▶ [Exercise data]
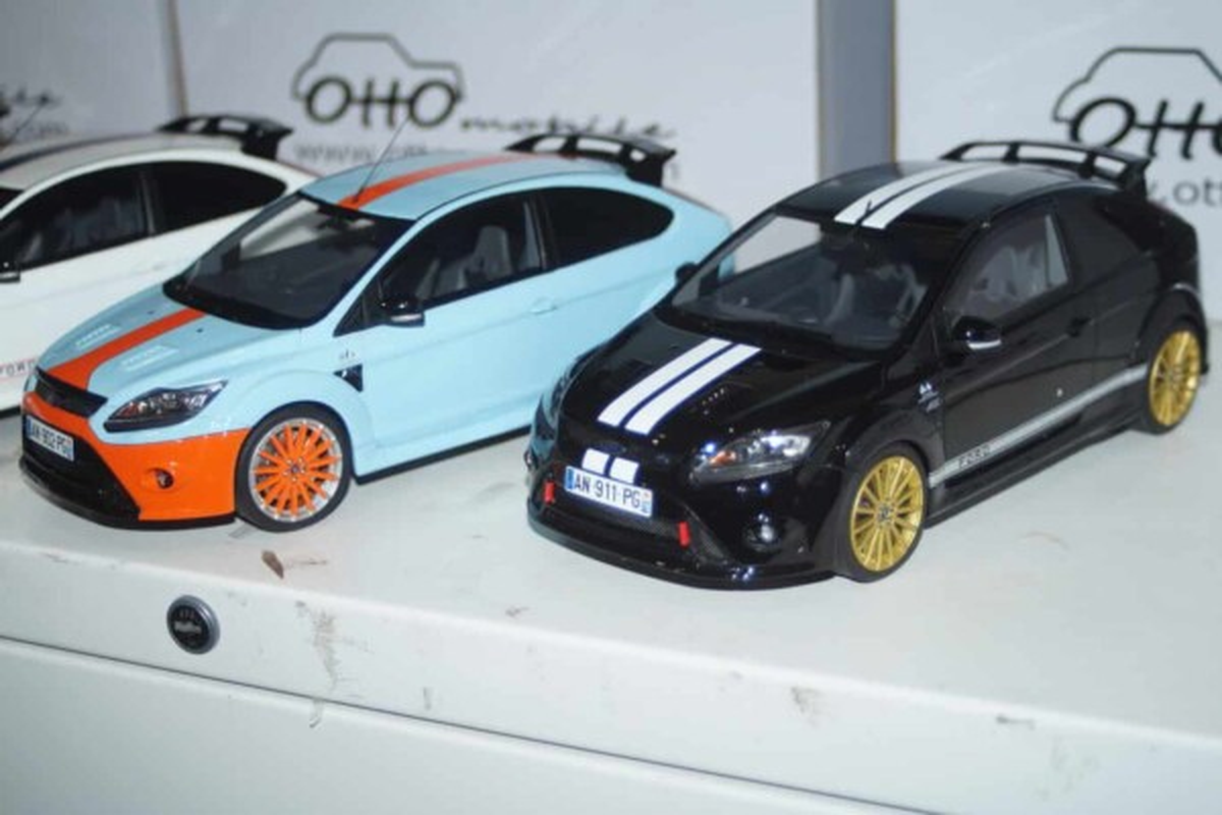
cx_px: 611
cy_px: 408
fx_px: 1782
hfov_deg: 37.9
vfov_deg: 25.8
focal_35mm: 52
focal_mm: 35
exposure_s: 1/125
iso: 400
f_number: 4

▶ [What is needed]
Copy out exactly the lines from the one containing "fx_px: 1782" through the last line above, keeping both end lines.

▶ [Solved exercise]
fx_px: 1782
hfov_deg: 37.9
vfov_deg: 25.8
focal_35mm: 52
focal_mm: 35
exposure_s: 1/125
iso: 400
f_number: 4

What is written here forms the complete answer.